I still eat, but it is more fuel than food, more need than pleasure. I am not wasting away, but it does take a concerted effort to finish my plate. With a wife who believes that the meal is a gift of love and kids who delight in preparing a savory dish, this is a problem.

I miss the satisfying sensations of good food. With taste dulled and appetite suppressed, any praise of the chef is faint and suspect. But the worst is what it does to me at table.

The dinner table has always been a required but sacred space. It is where we gather to be fed, but also to be formed, cherished and healed.

We laugh and sometimes cry, get upset but most often forgive. It is where we connect and belong, where we become companions, literally “together with bread.”

Taste buds contribute to the sacrament of the table. More than just gustatory enjoyment, they open us to deeper elements of life.

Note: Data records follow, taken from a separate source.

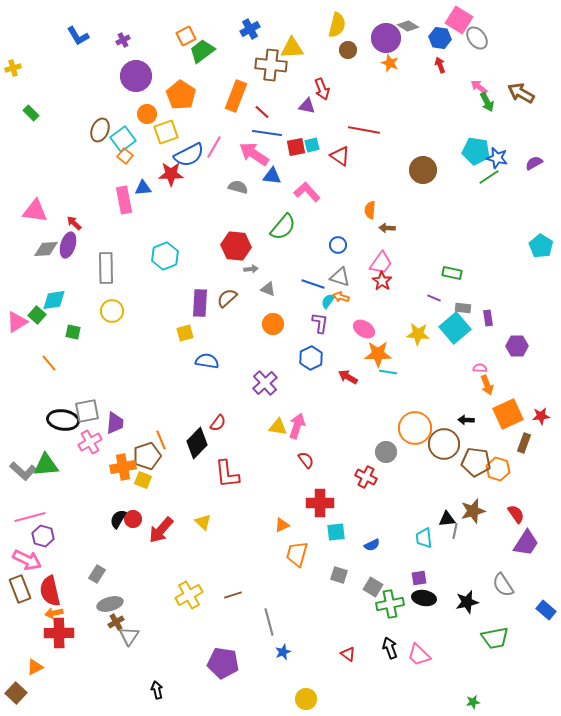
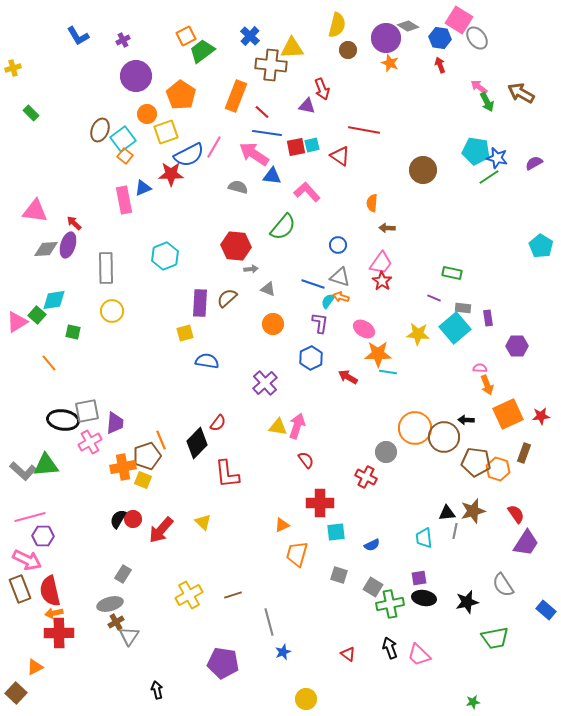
blue cross at (250, 29): moved 7 px down; rotated 18 degrees counterclockwise
blue triangle at (143, 188): rotated 18 degrees counterclockwise
orange semicircle at (370, 210): moved 2 px right, 7 px up
brown rectangle at (524, 443): moved 10 px down
brown circle at (444, 444): moved 7 px up
black triangle at (447, 519): moved 6 px up
purple hexagon at (43, 536): rotated 15 degrees counterclockwise
gray rectangle at (97, 574): moved 26 px right
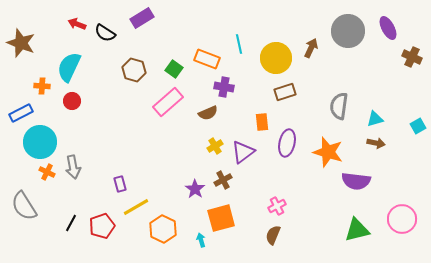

We recognize our dependence and our debt of gratitude. We find the joy of food enhanced by the presence of others sharing in the feast.

The table becomes a site of transformation and revelation, what the Celts used to call “thin places,” where the veil that separates the ordinary and the divine is exceedingly wispy and spare.

Our taste buds get us there — a journey almost impossible when we focus on taking in unpalatable food instead of reaching out with conversation and care. But that may change and I may emerge from this tasteless time with a new appreciation of the tradition of table from Abraham’s camp under the terebinth of Mamre, to that inn on the road to Emmaus.

Maybe I will remember that our mouths were designed for just such encounters.